HONOLULU (AP) - A federal court has ruled that a Kuwaiti-born man may collect monetary damages from the city of Honolulu following claims that he was arrested based on unjustified suspicions of terrorism.

The 9th U.S. Circuit Court of Appeals in San Francisco refused to reconsider the case last week and ordered the U.S. District Court in Honolulu to determine the amount of damages that the city owes Mansour Arekat. A three-judge panel had ruled 2-1 in November that Arekat's civil rights were violated.

Arekat, 45, was arrested in 2003 without a warrant under a state mental health law allowing people to be taken into custody if they're deemed to be imminently dangerous, the Honolulu Star-Advertiser reported Monday.

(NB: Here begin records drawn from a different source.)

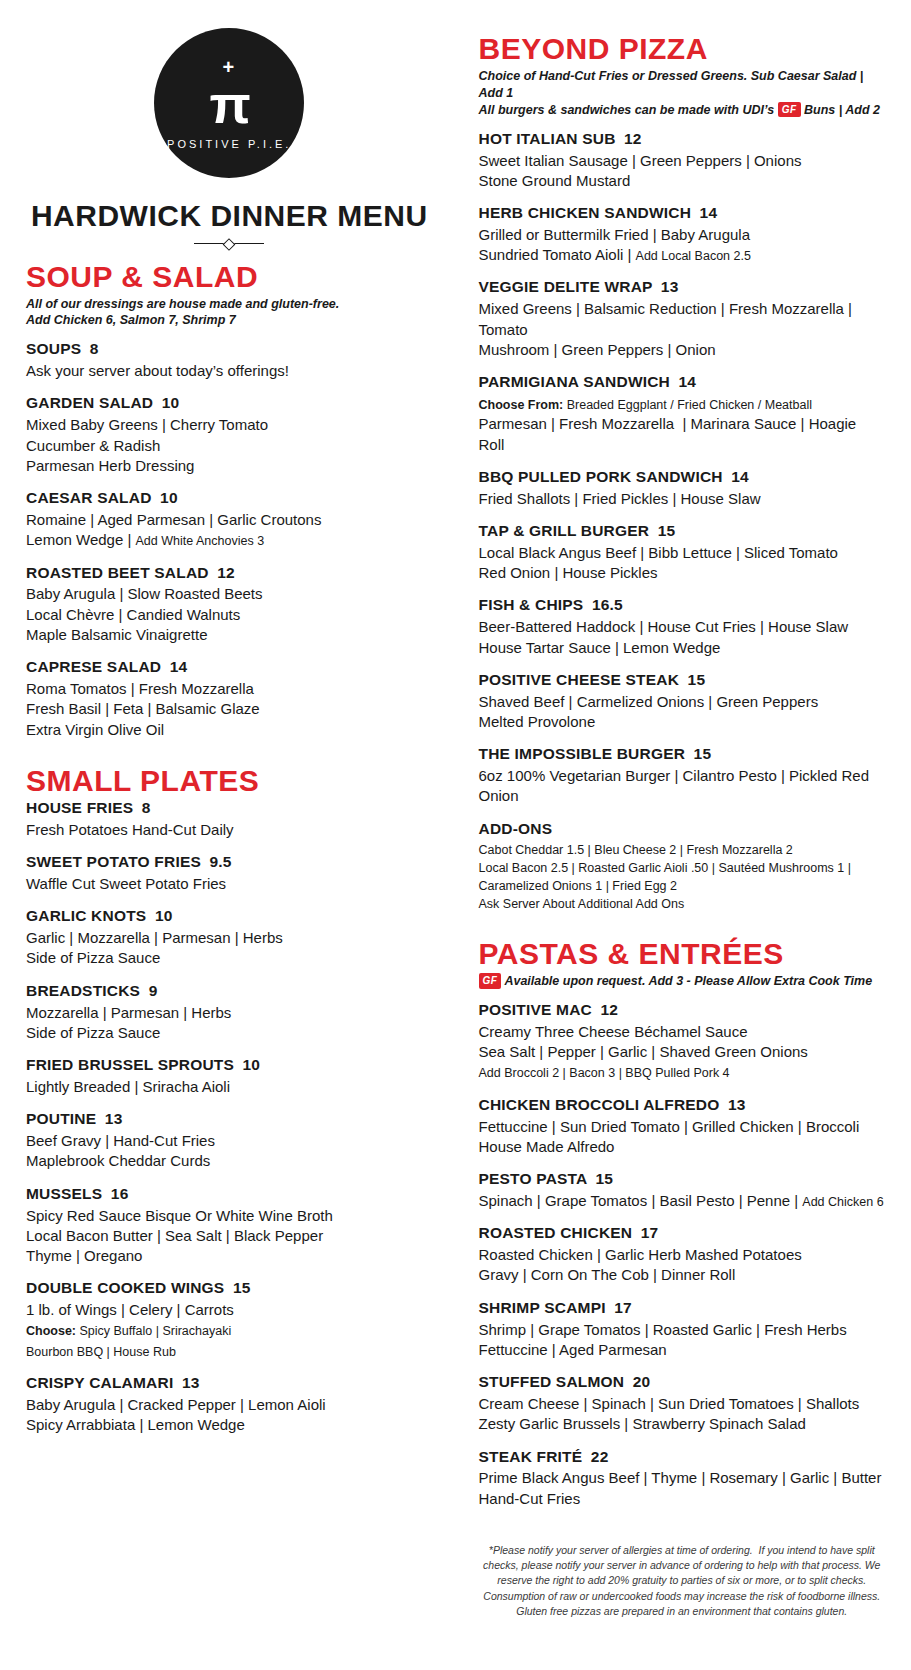+ π Positive P.I.E.
Hardwick Dinner Menu
Soup & Salad
All of our dressings are house made and gluten-free.
Add Chicken 6, Salmon 7, Shrimp 7
Soups 8
Ask your server about today’s offerings!
Garden Salad 10
Mixed Baby Greens | Cherry Tomato
Cucumber & Radish
Parmesan Herb Dressing
Caesar Salad 10
Romaine | Aged Parmesan | Garlic Croutons
Lemon Wedge | Add White Anchovies 3
Roasted Beet Salad 12
Baby Arugula | Slow Roasted Beets
Local Chèvre | Candied Walnuts
Maple Balsamic Vinaigrette
Caprese Salad 14
Roma Tomatos | Fresh Mozzarella
Fresh Basil | Feta | Balsamic Glaze
Extra Virgin Olive Oil
Small Plates
House Fries 8
Fresh Potatoes Hand-Cut Daily
Sweet Potato Fries 9.5
Waffle Cut Sweet Potato Fries
Garlic Knots 10
Garlic | Mozzarella | Parmesan | Herbs
Side of Pizza Sauce
Breadsticks 9
Mozzarella | Parmesan | Herbs
Side of Pizza Sauce
Fried Brussel Sprouts 10
Lightly Breaded | Sriracha Aioli
Poutine 13
Beef Gravy | Hand-Cut Fries
Maplebrook Cheddar Curds
Mussels 16
Spicy Red Sauce Bisque Or White Wine Broth
Local Bacon Butter | Sea Salt | Black Pepper
Thyme | Oregano
Double Cooked Wings 15
1 lb. of Wings | Celery | Carrots
Choose: Spicy Buffalo | Srirachayaki
Bourbon BBQ | House Rub
Crispy Calamari 13
Baby Arugula | Cracked Pepper | Lemon Aioli
Spicy Arrabbiata | Lemon Wedge
Beyond Pizza
Choice of Hand-Cut Fries or Dressed Greens. Sub Caesar Salad | Add 1
All burgers & sandwiches can be made with UDI’s GF Buns | Add 2
Hot Italian Sub 12
Sweet Italian Sausage | Green Peppers | Onions
Stone Ground Mustard
Herb Chicken Sandwich 14
Grilled or Buttermilk Fried | Baby Arugula
Sundried Tomato Aioli | Add Local Bacon 2.5
Veggie Delite Wrap 13
Mixed Greens | Balsamic Reduction | Fresh Mozzarella | Tomato
Mushroom | Green Peppers | Onion
Parmigiana Sandwich 14
Choose From: Breaded Eggplant / Fried Chicken / Meatball
Parmesan | Fresh Mozzarella | Marinara Sauce | Hoagie Roll
BBQ Pulled Pork Sandwich 14
Fried Shallots | Fried Pickles | House Slaw
Tap & Grill Burger 15
Local Black Angus Beef | Bibb Lettuce | Sliced Tomato
Red Onion | House Pickles
Fish & Chips 16.5
Beer-Battered Haddock | House Cut Fries | House Slaw
House Tartar Sauce | Lemon Wedge
Positive Cheese Steak 15
Shaved Beef | Carmelized Onions | Green Peppers
Melted Provolone
The Impossible Burger 15
6oz 100% Vegetarian Burger | Cilantro Pesto | Pickled Red Onion
Add-Ons
Cabot Cheddar 1.5 | Bleu Cheese 2 | Fresh Mozzarella 2
Local Bacon 2.5 | Roasted Garlic Aioli .50 | Sautéed Mushrooms 1 |
Caramelized Onions 1 | Fried Egg 2
Ask Server About Additional Add Ons
Pastas & Entrées
GF Available upon request. Add 3 - Please Allow Extra Cook Time
Positive Mac 12
Creamy Three Cheese Béchamel Sauce
Sea Salt | Pepper | Garlic | Shaved Green Onions
Add Broccoli 2 | Bacon 3 | BBQ Pulled Pork 4
Chicken Broccoli Alfredo 13
Fettuccine | Sun Dried Tomato | Grilled Chicken | Broccoli
House Made Alfredo
Pesto Pasta 15
Spinach | Grape Tomatos | Basil Pesto | Penne | Add Chicken 6
Roasted Chicken 17
Roasted Chicken | Garlic Herb Mashed Potatoes
Gravy | Corn On The Cob | Dinner Roll
Shrimp Scampi 17
Shrimp | Grape Tomatos | Roasted Garlic | Fresh Herbs
Fettuccine | Aged Parmesan
Stuffed Salmon 20
Cream Cheese | Spinach | Sun Dried Tomatoes | Shallots
Zesty Garlic Brussels | Strawberry Spinach Salad
Steak Frité 22
Prime Black Angus Beef | Thyme | Rosemary | Garlic | Butter
Hand-Cut Fries
*Please notify your server of allergies at time of ordering. If you intend to have split checks, please notify your server in advance of ordering to help with that process. We reserve the right to add 20% gratuity to parties of six or more, or to split checks. Consumption of raw or undercooked foods may increase the risk of foodborne illness. Gluten free pizzas are prepared in an environment that contains gluten.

Arekat's attorney, Eric Seitz, said Honolulu police used the mental health law to detain Arekat for seven or eight hours before he was released without charges.

Seitz said Honolulu police officer Letha DeCaires suspected that Arekat might be a terrorist because he came from the Middle East. Also, a former employee at Arekat's security firm told DeCaires that Arekat was associated with terrorism and had model airplanes at his apartment that resembled airliners hijacked in the Sept. 11, 2001, attacks.

Arekat is a naturalized U.S. citizen who served in the Army from 1987 to 1990 and was honorably discharged.

The FBI warned DeCaires that they had no reason to believe Arekat was a terrorist, but Seitz said she used the state mental health law to confiscate three registered firearms Arekat kept in a safe at his office. The firearms were later returned to Arekat.

A jury ruled in 2006 that three police officers weren't liable for Arekat's arrest, but the federal appeals court set aside that verdict in its ruling.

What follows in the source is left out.